**YOUR TASK:**
Every line from the one containing "go-to-market teams build" to the one containing "Now let’s move" in the records below, both included, must be set down exactly, and no other line.
*** RECORDS Section Begins ***
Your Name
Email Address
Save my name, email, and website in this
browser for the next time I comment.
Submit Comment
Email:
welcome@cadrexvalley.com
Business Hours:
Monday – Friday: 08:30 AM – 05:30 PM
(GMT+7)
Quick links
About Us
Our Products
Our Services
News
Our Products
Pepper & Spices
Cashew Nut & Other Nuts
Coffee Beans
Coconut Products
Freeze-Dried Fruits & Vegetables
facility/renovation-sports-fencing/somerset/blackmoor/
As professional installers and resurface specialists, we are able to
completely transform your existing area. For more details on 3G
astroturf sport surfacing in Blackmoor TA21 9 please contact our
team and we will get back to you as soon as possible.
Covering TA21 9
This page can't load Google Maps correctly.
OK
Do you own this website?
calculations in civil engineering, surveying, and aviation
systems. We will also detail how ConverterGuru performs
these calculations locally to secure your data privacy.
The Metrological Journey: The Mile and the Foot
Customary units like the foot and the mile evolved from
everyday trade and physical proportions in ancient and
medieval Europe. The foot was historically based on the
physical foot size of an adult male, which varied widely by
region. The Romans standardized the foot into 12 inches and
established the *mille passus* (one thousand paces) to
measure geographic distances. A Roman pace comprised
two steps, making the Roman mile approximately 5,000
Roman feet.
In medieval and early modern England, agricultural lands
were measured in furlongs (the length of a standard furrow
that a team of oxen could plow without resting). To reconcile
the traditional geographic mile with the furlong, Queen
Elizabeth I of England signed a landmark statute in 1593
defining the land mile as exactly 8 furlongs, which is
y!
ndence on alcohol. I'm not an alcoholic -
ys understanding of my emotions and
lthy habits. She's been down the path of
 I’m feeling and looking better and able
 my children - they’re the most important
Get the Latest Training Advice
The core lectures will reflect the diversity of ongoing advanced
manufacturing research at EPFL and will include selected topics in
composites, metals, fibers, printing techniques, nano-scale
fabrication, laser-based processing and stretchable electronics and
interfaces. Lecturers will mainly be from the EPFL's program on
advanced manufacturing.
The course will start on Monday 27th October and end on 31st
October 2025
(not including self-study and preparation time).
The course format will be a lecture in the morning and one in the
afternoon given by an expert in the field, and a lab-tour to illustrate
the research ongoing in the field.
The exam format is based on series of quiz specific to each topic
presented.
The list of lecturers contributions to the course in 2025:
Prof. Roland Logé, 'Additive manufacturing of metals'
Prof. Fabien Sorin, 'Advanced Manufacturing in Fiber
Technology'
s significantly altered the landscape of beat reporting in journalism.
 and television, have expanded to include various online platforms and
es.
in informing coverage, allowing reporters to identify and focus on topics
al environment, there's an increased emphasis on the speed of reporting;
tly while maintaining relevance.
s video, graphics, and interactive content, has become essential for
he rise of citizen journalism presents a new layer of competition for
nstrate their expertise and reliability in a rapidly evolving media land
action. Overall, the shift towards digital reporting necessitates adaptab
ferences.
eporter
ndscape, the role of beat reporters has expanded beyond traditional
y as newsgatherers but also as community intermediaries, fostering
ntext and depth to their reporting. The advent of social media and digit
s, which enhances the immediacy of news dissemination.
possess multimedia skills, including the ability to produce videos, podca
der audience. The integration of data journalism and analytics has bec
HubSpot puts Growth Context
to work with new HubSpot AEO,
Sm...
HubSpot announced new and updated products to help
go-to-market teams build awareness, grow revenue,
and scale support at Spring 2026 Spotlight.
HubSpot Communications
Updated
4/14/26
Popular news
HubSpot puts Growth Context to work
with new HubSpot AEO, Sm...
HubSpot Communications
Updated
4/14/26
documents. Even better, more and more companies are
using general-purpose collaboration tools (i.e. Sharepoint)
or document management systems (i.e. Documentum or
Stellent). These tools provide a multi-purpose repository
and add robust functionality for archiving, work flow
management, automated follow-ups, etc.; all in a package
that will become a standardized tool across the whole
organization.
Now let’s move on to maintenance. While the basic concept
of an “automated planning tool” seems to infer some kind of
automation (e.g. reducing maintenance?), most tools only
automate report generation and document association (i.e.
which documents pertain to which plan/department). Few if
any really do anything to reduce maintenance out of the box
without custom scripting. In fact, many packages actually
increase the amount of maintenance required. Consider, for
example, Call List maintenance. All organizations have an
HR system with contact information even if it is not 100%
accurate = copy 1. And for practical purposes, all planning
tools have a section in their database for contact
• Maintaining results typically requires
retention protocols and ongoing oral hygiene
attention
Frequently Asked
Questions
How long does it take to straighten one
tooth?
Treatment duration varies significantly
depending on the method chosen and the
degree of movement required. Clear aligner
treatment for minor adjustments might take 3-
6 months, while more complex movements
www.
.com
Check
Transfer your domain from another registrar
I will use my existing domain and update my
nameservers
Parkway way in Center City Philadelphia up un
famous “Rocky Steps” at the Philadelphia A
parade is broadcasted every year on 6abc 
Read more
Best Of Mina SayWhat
*** RECORDS Section Ends ***
**TASK OUTPUT:**
go-to-market teams build awareness, grow revenue,
and scale support at Spring 2026 Spotlight.
HubSpot Communications
Updated
4/14/26
Popular news
HubSpot puts Growth Context to work
with new HubSpot AEO, Sm...
HubSpot Communications
Updated
4/14/26
documents. Even better, more and more companies are
using general-purpose collaboration tools (i.e. Sharepoint)
or document management systems (i.e. Documentum or
Stellent). These tools provide a multi-purpose repository
and add robust functionality for archiving, work flow
management, automated follow-ups, etc.; all in a package
that will become a standardized tool across the whole
organization.
Now let’s move on to maintenance. While the basic concept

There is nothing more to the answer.